CINCINNATI (FOX19) - A high-ranking official at the Cincinnati Police Department accuses the city of Cincinnati in a lawsuit of sex and race discrimination and retaliation.
Captain Bridget Bardua has been with CPD since 1996 and oversees the agency’s Special Investigation Section, which includes the vice unit. She was promoted to captain in 2013, city records show.
Bardua alleges in court records that former police chief Jeffrey Blackwell was pushed out in 2015 by “certain senior level Caucasian supervisory personnel within the Cincinnati Police Department were involved in efforts to force out an African-American Cincinnati Police Chief, with the belief that he would be replaced by a Caucasian male. The senior level Caucasian supervisory personnel were motivated by racial animus toward the Chief.”
Then, her suit states, “certain Caucasian supervisory employees launched an effort to drive out the new Police Chief, who they also disliked on account of his race. (Bardua) was seen as an ally of the new Police Chief. (Bardua) has been a friend and supporter of the Police Chief. These certain Caucasian supervisory employees attempted to discredit the Police Chief through the deceptive and fraudulent targeted at District Five, where (Bardua) was the Captain.”
Blackwell was fired in September 2015 due to unprecedented low morale in the police department and the general sentiment within it that his leadership style created a work environment of hostility and retaliation, city records show.
A year later, the city quietly changed the termination to resignation in a $255,000 settlement with Blackwell.
Blackwell is forbidden to discuss the settlement or publicly criticize the city. However, his family fired back at Mayor Cranley saying the firing was “racially motivated.” In December 2015, City Manager Harry Black named Cincinnati police veteran Eliot Isaac, an African American, as the city’s new police chief.
Bardua’s lawsuit goes on to allege that she was treated differently than her “similarly situated male counterparts” while she was assigned to be the commander of District Five.
Bardua made similar allegations in a 2018 complaint filed with city officials and the U.S. Equal Employment Opportunity Commission. The federal agency dismissed it in August.
The EEOC is responsible for enforcing federal laws related to discrimination in the workplace.
Bardua’s lawsuit goes on to allege she was the “target of the unusually aggressive, deceptive, disingenuous and at times fraudulent audit of overtime assignments and wages in 2017."
“The Caucasian supervisory employees provided warnings to other Districts/Sections headed by males regarding the preliminary findings of the audit, presumably to allow them to better position themselves to handle the fallout. Plaintiff was not provided the same warning,” Bardua’s lawsuit reads.
------------------------------------
- **Prompt**
List every person the report on the Cincinnati police lawsuit mentions by name.

- **Supplied data**
------------------------------------
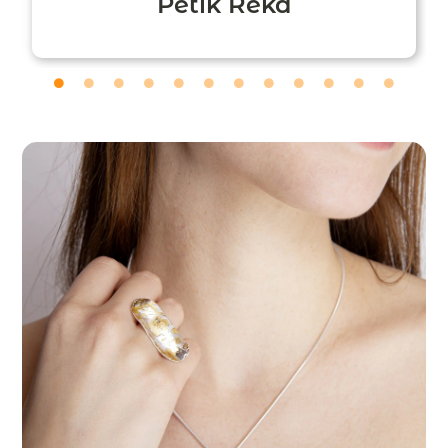
Petik Réka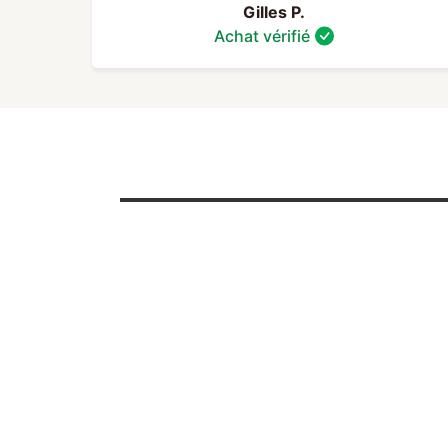
Gilles P.
Achat vérifié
------------------------------------
- **Answer below**
Bridget Bardua, Jeffrey Blackwell, Mayor Cranley, Harry Black, Eliot Isaac